• [Work to be completed]: Please retype every line of the listing below, in order and without changes.
________________________
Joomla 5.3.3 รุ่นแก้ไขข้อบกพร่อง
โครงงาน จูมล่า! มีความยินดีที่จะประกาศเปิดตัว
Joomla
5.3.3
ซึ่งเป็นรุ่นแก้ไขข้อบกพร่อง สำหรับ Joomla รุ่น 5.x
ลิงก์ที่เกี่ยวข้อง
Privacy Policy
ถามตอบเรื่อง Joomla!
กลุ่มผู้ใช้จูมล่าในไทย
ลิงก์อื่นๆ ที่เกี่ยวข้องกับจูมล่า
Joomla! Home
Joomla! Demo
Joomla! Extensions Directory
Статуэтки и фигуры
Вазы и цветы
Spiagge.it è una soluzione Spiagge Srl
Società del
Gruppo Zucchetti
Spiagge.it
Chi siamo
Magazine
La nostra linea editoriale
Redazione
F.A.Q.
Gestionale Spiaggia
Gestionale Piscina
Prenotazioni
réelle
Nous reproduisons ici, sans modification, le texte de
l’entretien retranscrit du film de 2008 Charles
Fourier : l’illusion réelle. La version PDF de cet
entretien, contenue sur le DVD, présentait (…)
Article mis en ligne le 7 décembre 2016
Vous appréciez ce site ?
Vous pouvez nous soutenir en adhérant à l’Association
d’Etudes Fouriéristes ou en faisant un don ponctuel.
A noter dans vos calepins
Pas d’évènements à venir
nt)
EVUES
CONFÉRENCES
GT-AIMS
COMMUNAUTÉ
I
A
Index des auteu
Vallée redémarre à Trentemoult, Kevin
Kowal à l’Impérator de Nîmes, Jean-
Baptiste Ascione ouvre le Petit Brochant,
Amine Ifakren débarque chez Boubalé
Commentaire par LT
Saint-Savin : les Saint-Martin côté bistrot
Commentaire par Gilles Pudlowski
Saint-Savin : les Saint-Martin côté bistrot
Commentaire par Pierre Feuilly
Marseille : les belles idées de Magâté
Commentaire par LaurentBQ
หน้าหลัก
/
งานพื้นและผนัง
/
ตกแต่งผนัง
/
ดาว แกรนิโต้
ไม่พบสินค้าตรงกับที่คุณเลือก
________________________
• [Output of the task]:
Joomla 5.3.3 รุ่นแก้ไขข้อบกพร่อง
โครงงาน จูมล่า! มีความยินดีที่จะประกาศเปิดตัว
Joomla
5.3.3
ซึ่งเป็นรุ่นแก้ไขข้อบกพร่อง สำหรับ Joomla รุ่น 5.x
ลิงก์ที่เกี่ยวข้อง
Privacy Policy
ถามตอบเรื่อง Joomla!
กลุ่มผู้ใช้จูมล่าในไทย
ลิงก์อื่นๆ ที่เกี่ยวข้องกับจูมล่า
Joomla! Home
Joomla! Demo
Joomla! Extensions Directory
Статуэтки и фигуры
Вазы и цветы
Spiagge.it è una soluzione Spiagge Srl
Società del
Gruppo Zucchetti
Spiagge.it
Chi siamo
Magazine
La nostra linea editoriale
Redazione
F.A.Q.
Gestionale Spiaggia
Gestionale Piscina
Prenotazioni
réelle
Nous reproduisons ici, sans modification, le texte de
l’entretien retranscrit du film de 2008 Charles
Fourier : l’illusion réelle. La version PDF de cet
entretien, contenue sur le DVD, présentait (…)
Article mis en ligne le 7 décembre 2016
Vous appréciez ce site ?
Vous pouvez nous soutenir en adhérant à l’Association
d’Etudes Fouriéristes ou en faisant un don ponctuel.
A noter dans vos calepins
Pas d’évènements à venir
nt)
EVUES
CONFÉRENCES
GT-AIMS
COMMUNAUTÉ
I
A
Index des auteu
Vallée redémarre à Trentemoult, Kevin
Kowal à l’Impérator de Nîmes, Jean-
Baptiste Ascione ouvre le Petit Brochant,
Amine Ifakren débarque chez Boubalé
Commentaire par LT
Saint-Savin : les Saint-Martin côté bistrot
Commentaire par Gilles Pudlowski
Saint-Savin : les Saint-Martin côté bistrot
Commentaire par Pierre Feuilly
Marseille : les belles idées de Magâté
Commentaire par LaurentBQ
หน้าหลัก
/
งานพื้นและผนัง
/
ตกแต่งผนัง
/
ดาว แกรนิโต้
ไม่พบสินค้าตรงกับที่คุณเลือก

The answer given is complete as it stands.